Wirtschaftliches Handeln ist mehr als zuvor gefordert. Für uns heißt das, den Normalbetrieb einzuschränken mit geänderten Öffnungszeiten und Rückfahren der Angebote“, erklärt Monika Lips, Vorsitzende des Ostthüringer IHK-Tourismusausschusses und Inhaberin des Hotels „Zwergschlösschen“ in Gera.
Monika Lips verweist auf die im Tourismusausschuss unlängst diskutierte DIHK-Studie zu den Bürokratiekosten im Gastgewerbe: Sie zeigt, welcher Handlungsbedarf jetzt erst recht in Sachen Bürokratieabbau für alle Branchen besteht.“
Demnach müssen Hoteliers und Gastronomen über die Corona-Anforderungen hinaus 2,5 Prozent ihres Jahresumsatzes aufwenden, um die Vorgaben der staatlichen Bürokratie zu erfüllen. Die Unternehmen der Branche leisten durchschnittlich 14 „Überstunden“ pro Woche, um 100 bis 125 komplexe Vorschriften etwa zur Kassenrichtlinie, Hygieneüberwachung, Datenschutzgrundverordnung oder der Kontrolle ortsfester und ortsveränderlicher Geräte durch Elektriker zu erfüllen. Das Erschreckende: Von den genannten über 100 zu beachtenden Vorschriften sind nur rund 43 Prozent branchenspezifisch. Die übrigen 57 Prozent der Verpflichtungen in Bezug auf Personal, Betriebsführung, Steuern und Sozialabgaben, sind auch relevant für andere Branchen.
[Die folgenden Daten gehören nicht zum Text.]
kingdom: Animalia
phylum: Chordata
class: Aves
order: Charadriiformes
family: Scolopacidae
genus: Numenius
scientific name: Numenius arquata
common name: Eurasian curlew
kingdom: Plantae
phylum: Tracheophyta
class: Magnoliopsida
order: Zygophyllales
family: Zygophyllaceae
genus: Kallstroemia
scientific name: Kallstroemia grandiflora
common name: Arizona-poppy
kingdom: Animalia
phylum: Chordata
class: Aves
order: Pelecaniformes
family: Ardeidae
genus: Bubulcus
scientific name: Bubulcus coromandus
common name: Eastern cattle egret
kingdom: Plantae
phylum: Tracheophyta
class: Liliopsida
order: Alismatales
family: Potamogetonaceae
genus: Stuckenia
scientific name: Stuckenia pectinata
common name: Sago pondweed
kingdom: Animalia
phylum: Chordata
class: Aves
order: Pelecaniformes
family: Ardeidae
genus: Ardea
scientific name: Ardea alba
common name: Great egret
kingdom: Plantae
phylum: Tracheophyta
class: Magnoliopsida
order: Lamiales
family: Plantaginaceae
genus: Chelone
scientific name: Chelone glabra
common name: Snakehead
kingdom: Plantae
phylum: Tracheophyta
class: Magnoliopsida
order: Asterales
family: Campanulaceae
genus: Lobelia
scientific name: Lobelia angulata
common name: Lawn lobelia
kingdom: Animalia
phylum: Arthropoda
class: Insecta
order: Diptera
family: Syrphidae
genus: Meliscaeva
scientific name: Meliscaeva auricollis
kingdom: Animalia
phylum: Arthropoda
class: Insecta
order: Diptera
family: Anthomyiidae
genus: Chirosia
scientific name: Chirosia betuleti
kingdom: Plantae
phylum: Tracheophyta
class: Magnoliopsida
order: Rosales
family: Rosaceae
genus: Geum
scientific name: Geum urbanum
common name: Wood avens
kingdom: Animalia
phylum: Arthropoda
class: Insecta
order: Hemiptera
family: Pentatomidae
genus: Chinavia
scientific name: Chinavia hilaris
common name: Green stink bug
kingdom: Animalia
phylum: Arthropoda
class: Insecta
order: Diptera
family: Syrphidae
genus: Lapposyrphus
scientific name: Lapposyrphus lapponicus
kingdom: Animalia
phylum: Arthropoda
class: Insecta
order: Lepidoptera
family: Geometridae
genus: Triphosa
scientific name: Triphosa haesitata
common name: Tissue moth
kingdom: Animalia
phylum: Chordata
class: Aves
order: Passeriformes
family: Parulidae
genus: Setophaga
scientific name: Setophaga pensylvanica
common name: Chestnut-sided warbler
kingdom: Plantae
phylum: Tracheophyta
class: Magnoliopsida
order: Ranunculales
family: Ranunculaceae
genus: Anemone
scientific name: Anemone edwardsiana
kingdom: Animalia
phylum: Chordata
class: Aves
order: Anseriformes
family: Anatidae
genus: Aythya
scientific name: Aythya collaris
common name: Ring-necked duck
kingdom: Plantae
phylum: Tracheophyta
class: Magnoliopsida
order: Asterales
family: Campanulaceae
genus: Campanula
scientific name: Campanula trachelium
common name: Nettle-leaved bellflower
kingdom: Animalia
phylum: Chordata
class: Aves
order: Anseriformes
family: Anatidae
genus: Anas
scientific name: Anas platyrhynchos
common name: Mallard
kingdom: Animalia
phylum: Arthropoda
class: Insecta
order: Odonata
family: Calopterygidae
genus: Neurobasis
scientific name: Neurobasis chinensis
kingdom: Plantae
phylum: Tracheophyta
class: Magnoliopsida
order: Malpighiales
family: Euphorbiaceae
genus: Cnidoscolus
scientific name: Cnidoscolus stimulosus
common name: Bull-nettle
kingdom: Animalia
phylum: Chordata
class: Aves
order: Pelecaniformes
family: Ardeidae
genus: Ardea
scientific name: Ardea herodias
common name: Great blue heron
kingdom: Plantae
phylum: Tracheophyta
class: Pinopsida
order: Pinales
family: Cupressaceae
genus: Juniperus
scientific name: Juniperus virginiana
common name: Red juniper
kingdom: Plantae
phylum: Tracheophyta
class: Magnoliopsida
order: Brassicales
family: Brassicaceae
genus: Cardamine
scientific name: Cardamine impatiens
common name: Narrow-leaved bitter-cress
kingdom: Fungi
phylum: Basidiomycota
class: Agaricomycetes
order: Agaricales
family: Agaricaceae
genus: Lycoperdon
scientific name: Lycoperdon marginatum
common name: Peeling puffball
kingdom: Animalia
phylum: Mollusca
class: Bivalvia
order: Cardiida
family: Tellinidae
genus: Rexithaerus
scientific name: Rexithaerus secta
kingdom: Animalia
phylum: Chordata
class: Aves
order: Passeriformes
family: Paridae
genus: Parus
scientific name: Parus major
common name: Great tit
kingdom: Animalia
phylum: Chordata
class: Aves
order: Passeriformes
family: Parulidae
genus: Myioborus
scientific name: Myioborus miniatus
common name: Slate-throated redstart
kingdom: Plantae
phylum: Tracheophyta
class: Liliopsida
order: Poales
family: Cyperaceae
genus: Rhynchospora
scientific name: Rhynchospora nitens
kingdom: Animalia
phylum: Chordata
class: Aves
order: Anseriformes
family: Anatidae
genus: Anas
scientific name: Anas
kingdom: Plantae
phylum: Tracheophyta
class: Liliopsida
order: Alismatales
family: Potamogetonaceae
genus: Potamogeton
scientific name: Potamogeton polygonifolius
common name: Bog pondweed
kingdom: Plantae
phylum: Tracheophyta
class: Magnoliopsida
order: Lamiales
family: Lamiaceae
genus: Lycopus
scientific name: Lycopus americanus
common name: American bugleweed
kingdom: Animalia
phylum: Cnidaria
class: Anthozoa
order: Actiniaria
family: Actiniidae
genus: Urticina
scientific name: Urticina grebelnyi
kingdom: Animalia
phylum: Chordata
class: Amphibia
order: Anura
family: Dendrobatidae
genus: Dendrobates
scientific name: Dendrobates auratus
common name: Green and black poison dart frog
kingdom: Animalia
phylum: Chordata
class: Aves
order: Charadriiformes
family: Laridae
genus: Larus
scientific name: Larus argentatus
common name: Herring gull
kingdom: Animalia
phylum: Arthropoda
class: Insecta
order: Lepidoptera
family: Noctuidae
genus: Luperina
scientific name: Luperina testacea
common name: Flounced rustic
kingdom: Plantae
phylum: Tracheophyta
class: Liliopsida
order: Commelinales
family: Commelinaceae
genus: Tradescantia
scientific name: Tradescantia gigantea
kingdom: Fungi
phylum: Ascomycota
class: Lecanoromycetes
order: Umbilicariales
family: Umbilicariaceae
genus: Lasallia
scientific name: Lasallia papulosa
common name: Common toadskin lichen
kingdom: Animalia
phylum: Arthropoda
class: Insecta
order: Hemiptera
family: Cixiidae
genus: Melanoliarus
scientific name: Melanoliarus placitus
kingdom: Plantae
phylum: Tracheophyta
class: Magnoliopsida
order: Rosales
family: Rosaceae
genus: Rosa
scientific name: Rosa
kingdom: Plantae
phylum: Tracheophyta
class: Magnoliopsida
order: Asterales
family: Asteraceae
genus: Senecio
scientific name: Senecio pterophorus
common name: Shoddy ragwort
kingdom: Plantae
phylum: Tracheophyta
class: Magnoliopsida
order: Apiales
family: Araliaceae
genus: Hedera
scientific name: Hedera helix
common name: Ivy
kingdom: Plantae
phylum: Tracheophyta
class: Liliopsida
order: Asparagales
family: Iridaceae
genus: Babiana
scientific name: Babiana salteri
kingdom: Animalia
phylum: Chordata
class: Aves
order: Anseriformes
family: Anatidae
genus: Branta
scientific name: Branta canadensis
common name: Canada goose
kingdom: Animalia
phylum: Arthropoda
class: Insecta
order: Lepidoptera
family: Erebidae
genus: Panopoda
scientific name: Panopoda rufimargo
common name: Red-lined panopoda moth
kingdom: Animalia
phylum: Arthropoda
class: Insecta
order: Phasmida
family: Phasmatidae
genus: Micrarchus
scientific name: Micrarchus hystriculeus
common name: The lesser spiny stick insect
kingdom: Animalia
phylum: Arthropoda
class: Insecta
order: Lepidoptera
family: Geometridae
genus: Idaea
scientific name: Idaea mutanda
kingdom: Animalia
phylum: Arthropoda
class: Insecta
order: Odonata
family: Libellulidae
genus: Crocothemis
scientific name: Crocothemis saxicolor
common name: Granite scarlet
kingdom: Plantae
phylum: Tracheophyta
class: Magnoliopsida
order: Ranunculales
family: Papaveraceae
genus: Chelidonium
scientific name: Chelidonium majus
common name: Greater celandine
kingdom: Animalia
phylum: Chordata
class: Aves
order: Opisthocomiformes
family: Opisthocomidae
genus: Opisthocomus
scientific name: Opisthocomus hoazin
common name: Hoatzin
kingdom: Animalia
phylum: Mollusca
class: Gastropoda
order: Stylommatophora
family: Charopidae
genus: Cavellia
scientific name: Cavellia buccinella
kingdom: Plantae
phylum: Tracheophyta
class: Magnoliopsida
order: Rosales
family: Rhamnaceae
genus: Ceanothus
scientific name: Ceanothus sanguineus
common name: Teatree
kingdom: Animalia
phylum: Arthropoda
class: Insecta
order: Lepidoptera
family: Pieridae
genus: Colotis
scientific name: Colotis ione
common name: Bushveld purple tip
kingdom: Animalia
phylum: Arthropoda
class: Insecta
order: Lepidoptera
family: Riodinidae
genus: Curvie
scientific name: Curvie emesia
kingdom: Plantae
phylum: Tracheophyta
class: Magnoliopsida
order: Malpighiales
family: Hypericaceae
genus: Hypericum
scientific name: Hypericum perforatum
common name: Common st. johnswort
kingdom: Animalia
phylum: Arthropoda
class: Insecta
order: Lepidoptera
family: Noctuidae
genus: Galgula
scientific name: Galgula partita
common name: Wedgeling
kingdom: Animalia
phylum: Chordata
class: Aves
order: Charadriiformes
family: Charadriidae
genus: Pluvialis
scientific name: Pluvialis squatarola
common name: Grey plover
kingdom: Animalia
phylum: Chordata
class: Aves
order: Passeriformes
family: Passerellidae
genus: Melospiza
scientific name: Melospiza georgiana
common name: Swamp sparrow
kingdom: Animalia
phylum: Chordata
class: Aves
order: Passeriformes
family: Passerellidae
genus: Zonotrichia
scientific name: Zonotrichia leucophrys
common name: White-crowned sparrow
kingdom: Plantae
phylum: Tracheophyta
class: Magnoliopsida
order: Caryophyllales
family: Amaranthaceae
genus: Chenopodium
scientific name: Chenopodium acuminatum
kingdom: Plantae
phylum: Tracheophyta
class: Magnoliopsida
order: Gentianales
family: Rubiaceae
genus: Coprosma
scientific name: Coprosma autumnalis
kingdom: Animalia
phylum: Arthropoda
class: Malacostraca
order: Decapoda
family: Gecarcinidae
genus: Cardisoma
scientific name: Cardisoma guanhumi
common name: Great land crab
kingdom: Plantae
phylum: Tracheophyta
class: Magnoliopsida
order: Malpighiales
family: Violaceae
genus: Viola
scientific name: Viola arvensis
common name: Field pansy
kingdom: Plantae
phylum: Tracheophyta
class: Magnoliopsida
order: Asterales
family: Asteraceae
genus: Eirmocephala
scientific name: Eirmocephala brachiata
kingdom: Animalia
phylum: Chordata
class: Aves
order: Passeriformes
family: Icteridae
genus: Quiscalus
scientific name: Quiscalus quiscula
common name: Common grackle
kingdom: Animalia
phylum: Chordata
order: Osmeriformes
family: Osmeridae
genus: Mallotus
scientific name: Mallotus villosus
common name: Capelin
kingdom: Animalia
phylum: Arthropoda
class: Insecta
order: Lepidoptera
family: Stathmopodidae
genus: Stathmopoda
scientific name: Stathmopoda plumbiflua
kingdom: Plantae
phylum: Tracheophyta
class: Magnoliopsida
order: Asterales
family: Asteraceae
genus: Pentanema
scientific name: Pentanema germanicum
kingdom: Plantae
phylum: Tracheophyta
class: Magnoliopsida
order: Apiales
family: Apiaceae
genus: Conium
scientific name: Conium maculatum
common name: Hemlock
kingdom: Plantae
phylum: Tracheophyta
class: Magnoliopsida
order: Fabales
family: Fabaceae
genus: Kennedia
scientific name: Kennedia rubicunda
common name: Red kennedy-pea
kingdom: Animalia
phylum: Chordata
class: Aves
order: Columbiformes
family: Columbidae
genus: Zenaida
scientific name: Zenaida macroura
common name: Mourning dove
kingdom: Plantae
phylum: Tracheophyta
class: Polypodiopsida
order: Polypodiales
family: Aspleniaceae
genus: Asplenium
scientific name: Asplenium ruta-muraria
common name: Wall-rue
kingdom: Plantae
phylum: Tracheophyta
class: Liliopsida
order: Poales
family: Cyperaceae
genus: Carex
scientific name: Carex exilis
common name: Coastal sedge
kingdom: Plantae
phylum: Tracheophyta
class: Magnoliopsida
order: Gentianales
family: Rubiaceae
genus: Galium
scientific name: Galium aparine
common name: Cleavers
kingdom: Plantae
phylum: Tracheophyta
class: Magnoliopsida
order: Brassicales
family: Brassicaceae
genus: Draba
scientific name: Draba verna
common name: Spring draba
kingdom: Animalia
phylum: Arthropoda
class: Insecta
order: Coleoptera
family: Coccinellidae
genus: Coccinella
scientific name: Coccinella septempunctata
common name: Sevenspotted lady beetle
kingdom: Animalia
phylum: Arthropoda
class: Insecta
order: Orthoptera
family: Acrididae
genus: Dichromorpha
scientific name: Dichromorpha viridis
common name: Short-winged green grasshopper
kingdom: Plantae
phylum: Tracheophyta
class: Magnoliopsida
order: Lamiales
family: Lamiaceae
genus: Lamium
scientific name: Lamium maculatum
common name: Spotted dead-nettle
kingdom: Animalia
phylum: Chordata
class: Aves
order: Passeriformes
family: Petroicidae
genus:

Somit würde die Umsetzung der Vorschläge für Bürokratieentlastungsmaßnahmen zu einem umfassenden Reduktionsprogramm beitragen.
Nach Berechnungen der IHK-Organisation schultern damit allein die steuerpflichtigen Unternehmen des Gastgewerbes jährlich Bürokratiekosten zwischen 12.000 und 60.000 Euro.
Unternehmen vermissen bei Politik Bezug zur Realität
Angesichts der Studienergebnisse fordert die IHK Ostthüringen die Politik auf, die 2.720 Ostthüringer Unternehmen im Gastgewerbe von unnötigen und aufwendigen Informations- und Meldepflichten zu befreien und den Erfüllungsaufwand zu reduzieren.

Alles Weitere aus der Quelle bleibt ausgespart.